(Stored items)
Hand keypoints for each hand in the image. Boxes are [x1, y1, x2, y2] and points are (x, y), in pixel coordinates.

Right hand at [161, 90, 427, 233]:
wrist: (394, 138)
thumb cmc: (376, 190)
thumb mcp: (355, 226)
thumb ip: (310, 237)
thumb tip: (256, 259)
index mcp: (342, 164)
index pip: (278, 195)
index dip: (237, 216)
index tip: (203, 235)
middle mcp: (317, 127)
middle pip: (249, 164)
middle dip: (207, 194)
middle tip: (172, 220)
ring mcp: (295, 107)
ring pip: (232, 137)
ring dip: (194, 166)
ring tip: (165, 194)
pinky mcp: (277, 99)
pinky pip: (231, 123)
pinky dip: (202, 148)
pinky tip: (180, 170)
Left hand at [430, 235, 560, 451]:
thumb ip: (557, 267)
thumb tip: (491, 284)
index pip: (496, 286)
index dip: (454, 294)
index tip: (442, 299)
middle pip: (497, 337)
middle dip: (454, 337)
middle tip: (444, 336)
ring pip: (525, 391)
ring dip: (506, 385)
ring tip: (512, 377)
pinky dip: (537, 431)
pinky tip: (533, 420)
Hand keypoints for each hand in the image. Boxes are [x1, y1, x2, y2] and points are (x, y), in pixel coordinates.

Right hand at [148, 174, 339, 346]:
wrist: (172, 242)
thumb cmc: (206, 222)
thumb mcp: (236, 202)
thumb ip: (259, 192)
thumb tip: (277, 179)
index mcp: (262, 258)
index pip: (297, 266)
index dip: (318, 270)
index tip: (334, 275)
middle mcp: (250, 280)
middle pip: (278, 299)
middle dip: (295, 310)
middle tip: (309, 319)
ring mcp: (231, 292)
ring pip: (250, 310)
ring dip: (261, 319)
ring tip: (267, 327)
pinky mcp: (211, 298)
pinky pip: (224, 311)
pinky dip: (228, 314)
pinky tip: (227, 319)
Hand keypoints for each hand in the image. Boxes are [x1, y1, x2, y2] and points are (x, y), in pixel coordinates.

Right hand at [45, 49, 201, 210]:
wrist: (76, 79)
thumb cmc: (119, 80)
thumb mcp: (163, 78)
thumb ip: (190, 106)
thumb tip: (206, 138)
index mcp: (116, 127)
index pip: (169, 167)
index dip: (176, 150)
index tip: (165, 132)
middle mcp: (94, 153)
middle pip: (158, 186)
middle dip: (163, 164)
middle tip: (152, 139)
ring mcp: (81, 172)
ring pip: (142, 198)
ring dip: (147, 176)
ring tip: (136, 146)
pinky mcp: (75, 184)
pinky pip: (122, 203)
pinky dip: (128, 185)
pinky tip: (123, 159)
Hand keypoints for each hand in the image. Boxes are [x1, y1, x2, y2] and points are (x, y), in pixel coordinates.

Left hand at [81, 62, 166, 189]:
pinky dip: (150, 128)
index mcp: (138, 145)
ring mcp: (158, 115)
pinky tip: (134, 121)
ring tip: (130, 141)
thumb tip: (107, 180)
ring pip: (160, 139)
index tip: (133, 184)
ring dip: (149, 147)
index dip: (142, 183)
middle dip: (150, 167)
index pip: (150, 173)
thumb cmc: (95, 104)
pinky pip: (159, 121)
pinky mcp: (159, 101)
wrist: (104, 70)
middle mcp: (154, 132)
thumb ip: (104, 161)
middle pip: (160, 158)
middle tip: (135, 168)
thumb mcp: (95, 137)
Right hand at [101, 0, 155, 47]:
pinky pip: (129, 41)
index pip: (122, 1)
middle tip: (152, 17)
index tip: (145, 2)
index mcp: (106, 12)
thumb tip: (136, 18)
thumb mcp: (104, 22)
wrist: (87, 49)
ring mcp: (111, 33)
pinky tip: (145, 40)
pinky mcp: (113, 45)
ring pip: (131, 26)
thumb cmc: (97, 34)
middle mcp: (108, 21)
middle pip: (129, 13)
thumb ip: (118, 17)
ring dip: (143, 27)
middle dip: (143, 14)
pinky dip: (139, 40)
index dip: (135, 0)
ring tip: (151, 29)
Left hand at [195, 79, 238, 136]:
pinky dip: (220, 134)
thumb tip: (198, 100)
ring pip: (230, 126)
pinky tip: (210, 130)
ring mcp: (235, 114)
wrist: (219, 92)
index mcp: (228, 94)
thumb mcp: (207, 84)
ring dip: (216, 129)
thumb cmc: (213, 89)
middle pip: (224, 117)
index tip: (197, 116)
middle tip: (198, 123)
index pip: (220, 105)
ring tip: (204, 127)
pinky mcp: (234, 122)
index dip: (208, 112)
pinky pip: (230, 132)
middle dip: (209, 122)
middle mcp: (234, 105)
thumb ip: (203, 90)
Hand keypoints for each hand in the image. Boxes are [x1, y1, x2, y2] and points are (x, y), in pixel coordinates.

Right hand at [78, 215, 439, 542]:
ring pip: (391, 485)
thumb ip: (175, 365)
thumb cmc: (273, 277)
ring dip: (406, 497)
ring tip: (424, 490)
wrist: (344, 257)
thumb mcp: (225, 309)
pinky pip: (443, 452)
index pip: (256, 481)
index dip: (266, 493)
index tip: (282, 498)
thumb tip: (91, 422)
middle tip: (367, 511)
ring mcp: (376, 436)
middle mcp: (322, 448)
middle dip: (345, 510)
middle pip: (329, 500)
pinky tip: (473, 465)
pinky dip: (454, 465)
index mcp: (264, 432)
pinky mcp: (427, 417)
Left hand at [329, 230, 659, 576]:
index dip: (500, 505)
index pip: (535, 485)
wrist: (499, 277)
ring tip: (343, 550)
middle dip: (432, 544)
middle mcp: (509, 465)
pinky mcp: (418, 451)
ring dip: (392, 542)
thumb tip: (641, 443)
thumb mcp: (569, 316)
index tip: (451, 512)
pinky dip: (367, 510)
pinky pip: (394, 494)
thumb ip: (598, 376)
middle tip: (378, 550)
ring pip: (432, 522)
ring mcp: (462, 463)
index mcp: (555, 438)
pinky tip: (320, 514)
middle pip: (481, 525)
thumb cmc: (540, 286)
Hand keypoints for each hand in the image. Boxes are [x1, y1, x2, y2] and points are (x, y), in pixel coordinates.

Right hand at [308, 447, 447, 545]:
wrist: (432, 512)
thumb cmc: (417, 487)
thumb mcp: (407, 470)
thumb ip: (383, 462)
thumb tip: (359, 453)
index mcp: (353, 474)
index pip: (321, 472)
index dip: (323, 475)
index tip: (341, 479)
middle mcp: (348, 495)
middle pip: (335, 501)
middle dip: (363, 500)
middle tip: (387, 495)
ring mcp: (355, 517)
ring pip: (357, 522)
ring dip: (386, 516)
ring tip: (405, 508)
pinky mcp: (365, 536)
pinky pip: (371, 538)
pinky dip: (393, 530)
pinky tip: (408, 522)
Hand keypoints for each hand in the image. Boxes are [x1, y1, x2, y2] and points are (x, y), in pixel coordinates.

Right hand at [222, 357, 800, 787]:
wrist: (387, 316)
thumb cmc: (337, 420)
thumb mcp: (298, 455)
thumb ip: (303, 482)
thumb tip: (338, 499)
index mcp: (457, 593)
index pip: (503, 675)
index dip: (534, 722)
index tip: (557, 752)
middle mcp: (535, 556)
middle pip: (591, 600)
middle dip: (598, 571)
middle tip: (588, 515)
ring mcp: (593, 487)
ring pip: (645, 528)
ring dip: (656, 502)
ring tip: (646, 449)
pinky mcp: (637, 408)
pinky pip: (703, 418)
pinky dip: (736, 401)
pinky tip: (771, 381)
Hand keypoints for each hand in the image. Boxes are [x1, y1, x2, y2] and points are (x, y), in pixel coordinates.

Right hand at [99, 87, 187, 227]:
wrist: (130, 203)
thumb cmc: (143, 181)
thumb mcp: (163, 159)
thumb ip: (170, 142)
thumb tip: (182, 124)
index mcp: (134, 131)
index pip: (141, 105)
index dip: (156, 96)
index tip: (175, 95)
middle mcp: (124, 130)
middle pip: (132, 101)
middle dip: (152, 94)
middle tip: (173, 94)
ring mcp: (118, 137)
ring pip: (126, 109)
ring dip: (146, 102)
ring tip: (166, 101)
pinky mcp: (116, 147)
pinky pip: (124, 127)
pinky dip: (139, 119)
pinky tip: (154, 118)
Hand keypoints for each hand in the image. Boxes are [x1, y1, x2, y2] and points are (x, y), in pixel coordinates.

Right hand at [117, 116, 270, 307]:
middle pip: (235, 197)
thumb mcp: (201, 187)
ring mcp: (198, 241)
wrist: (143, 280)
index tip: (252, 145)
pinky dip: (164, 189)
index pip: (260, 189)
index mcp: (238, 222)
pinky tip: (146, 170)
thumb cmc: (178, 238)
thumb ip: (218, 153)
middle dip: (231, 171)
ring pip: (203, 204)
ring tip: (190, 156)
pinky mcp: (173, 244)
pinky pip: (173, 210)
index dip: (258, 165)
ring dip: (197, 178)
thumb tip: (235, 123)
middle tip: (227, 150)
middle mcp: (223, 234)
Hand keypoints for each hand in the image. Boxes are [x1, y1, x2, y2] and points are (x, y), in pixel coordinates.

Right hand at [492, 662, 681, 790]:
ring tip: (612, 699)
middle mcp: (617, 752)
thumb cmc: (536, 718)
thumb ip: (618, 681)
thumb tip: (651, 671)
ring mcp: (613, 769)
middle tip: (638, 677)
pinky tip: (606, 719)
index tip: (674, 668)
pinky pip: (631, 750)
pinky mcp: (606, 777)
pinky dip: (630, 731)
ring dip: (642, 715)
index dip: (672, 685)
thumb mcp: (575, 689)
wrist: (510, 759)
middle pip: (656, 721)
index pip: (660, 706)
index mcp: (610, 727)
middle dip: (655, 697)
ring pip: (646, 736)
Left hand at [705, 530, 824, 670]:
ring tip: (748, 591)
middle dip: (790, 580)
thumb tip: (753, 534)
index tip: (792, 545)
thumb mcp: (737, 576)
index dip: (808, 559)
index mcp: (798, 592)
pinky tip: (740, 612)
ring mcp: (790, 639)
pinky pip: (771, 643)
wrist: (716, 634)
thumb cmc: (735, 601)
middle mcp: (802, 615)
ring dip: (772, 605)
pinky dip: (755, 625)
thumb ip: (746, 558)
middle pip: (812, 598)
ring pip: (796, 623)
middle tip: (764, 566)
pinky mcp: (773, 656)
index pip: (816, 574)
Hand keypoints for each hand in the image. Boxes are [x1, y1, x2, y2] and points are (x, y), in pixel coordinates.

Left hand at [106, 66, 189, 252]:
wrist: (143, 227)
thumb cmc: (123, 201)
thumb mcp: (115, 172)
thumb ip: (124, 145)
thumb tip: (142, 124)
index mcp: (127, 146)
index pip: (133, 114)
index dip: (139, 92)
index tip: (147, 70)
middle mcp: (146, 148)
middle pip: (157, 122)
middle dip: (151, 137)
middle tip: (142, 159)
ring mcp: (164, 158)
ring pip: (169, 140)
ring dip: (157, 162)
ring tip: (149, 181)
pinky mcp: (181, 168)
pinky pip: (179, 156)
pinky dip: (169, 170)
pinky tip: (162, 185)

• _EXERCISE AIM_: Copy the lines of the entries above that mention "Right".

• _OUTPUT FOR THIS EXERCISE_:
Right hand at [161, 90, 427, 233]:
Right hand at [148, 174, 339, 346]:
Right hand at [45, 49, 201, 210]:
Right hand at [101, 0, 155, 47]:
Right hand at [78, 215, 439, 542]:
Right hand at [308, 447, 447, 545]:
Right hand at [222, 357, 800, 787]:
Right hand at [99, 87, 187, 227]:
Right hand at [117, 116, 270, 307]:
Right hand at [492, 662, 681, 790]:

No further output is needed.